··· TESTO DEL DOCUMENTO ···

Mi aveva fatto conoscere suo marito, un oculista. I suoi libri facevano parte del curriculum di parecchi atenei di medicina in Australia. La cosa che più mi faceva ridere e riflettere di questa coppia, era quando lei aggrediva il marito dicendogli che non voleva più andare in macchina con lui, perché, quando la sera ritornavano a casa dalle loro serate di beneficenza, al dottore piaceva passare i semafori, verdi, gialli o rossi che fossero, a grande velocità e con gli occhi chiusi con la sua Rolls Royce, e questo mentre lei gli urlava a più non posso che si fermasse. Non l’aveva mai fatto. Solo una volta non si era scontrato con un’altra macchina per poco, ma prima o poi, diceva la signora T, questo sarebbe successo.

Le classi della European School of Languages sono state onorate anche d’una contessa. Che lo fosse stata veramente o no, non ho mai cercato di appurarlo. Non m’interessava. Comunque, questa contessa, e devo dire che era molto bella ed elegante, studiava il tedesco con la professoressa di tedesco, la signora Magda. Io, dopo che lei aveva fatto l’iscrizione e iniziato il suo corso, la vedovo solo qualche volta alla macchinetta del caffè e quando arrivava a scuola. La contessa, e questo era curioso, per ben tre volte mi aveva messo nella tasca della giacca, senza farsi notare dagli altri e neppure dalla segretaria, una piccola busta con dentro un bigliettino e le chiavi del suo appartamento invitandomi ad andare a trovarla in orari strampalati. Non l’ho mai fatto.

···

CONSEGNE DELL'ESERCIZIO –
A: Rispondi a queste domande sul testo:
(i) Che professione esercitava il marito presentato all'inizio?
(ii) Con quale automobile il dottore passava i semafori a grande velocità?
(iii) Quale lingua studiava la contessa?
B: Riscrivi il passo del testo da "Le classi della" fino a "l’ho mai fatto." incluso, mettendo "francese" al posto di "tedesco".
Per rispondere bisogna basarsi unicamente sul testo.

··· INFORMAZIONI ···

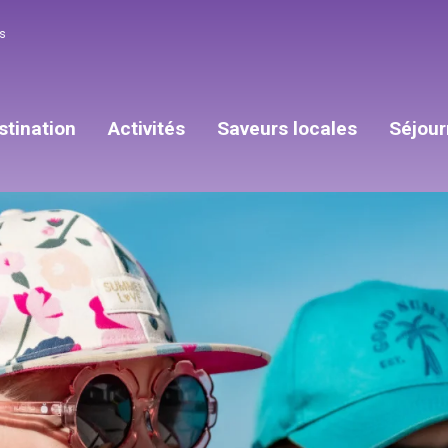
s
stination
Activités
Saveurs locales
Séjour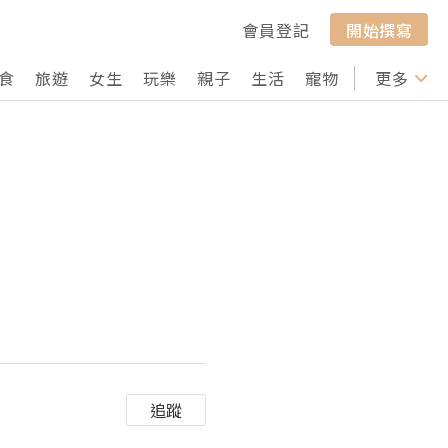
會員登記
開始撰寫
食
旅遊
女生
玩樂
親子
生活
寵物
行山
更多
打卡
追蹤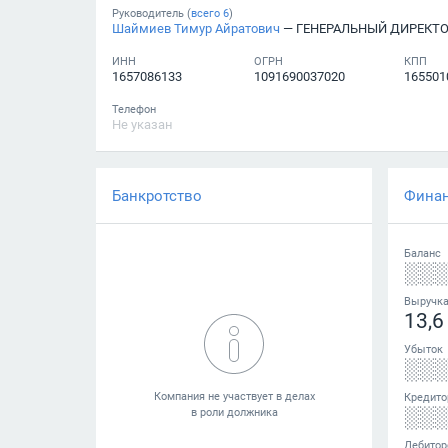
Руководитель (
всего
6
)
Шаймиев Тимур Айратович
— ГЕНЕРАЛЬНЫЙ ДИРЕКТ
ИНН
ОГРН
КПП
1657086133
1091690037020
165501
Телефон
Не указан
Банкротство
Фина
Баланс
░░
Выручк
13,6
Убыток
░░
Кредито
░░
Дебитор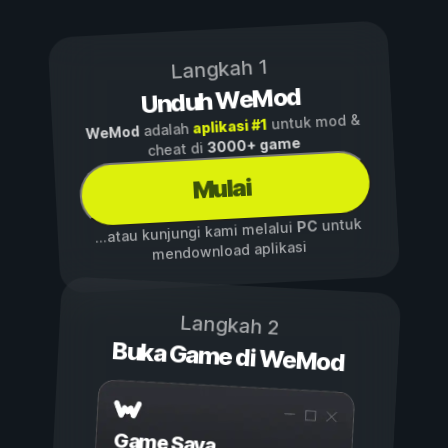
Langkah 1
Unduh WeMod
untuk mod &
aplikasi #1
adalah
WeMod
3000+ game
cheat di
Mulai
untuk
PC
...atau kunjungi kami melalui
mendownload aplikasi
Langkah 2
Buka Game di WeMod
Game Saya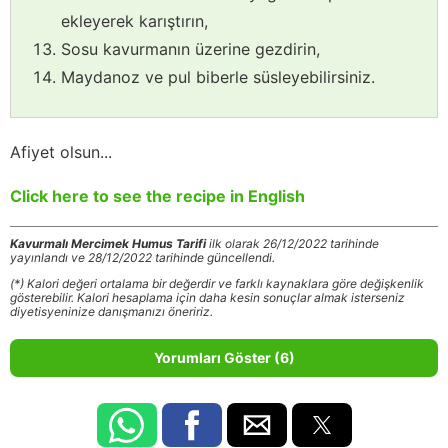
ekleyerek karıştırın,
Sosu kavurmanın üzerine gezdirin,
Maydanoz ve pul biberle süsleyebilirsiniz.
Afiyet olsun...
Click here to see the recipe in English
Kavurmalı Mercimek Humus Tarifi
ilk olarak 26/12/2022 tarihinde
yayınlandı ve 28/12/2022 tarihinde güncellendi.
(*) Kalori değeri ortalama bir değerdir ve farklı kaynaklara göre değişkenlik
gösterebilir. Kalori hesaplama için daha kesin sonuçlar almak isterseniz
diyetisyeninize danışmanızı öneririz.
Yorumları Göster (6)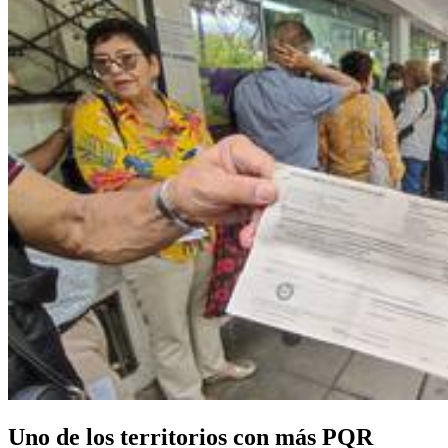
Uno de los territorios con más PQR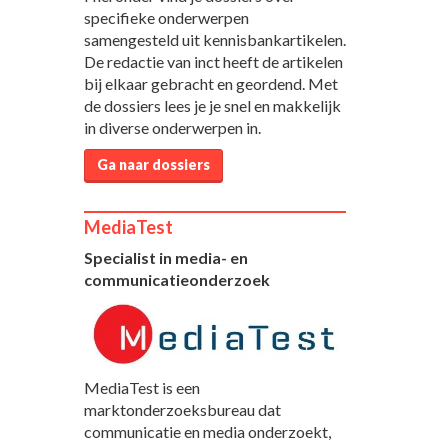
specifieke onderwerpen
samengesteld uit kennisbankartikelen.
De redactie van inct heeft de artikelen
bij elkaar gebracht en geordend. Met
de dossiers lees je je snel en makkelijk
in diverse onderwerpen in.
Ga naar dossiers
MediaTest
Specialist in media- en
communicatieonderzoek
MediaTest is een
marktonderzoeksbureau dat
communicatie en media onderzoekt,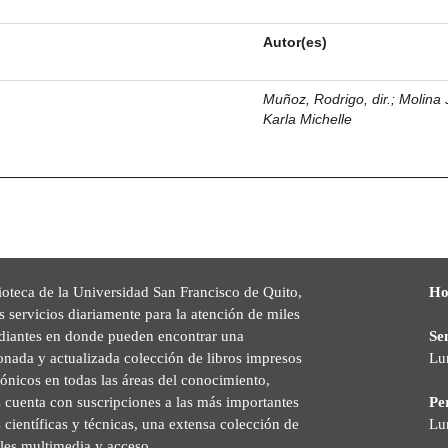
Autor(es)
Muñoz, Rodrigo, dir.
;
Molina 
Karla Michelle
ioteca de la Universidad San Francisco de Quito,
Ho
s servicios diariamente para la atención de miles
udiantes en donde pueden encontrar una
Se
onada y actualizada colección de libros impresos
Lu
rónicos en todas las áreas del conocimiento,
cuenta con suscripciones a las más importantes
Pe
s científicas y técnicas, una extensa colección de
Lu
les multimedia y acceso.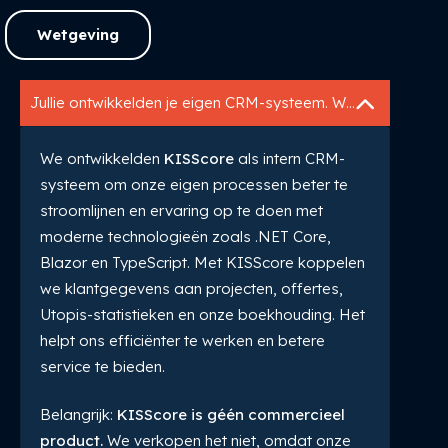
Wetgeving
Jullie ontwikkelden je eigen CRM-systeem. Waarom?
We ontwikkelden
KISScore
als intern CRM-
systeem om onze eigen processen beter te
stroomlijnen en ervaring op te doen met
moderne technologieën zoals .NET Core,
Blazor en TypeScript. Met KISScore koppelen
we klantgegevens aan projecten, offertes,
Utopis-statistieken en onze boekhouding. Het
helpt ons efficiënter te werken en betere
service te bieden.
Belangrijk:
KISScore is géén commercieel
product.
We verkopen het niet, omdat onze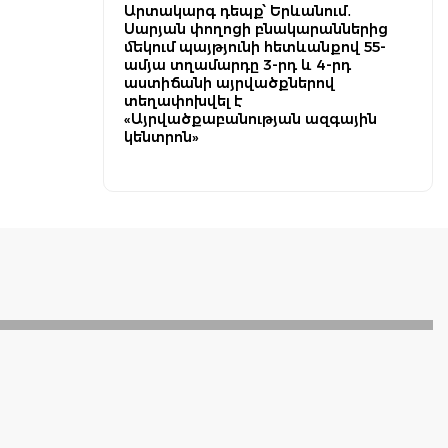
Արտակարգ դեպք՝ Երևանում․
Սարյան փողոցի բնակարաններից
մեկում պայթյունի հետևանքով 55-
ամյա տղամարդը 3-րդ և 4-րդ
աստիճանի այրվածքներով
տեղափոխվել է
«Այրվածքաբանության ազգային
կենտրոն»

···

RISPOSTE IN ORDINE –
A:
(i) Era un oculista.
(ii) Con la sua Rolls Royce.
(iii) Il tedesco.

B:
Le classi della European School of Languages sono state onorate anche d’una contessa. Che lo fosse stata veramente o no, non ho mai cercato di appurarlo. Non m’interessava. Comunque, questa contessa, e devo dire che era molto bella ed elegante, studiava il francese con la professoressa di francese, la signora Magda. Io, dopo che lei aveva fatto l’iscrizione e iniziato il suo corso, la vedovo solo qualche volta alla macchinetta del caffè e quando arrivava a scuola. La contessa, e questo era curioso, per ben tre volte mi aveva messo nella tasca della giacca, senza farsi notare dagli altri e neppure dalla segretaria, una piccola busta con dentro un bigliettino e le chiavi del suo appartamento invitandomi ad andare a trovarla in orari strampalati. Non l’ho mai fatto.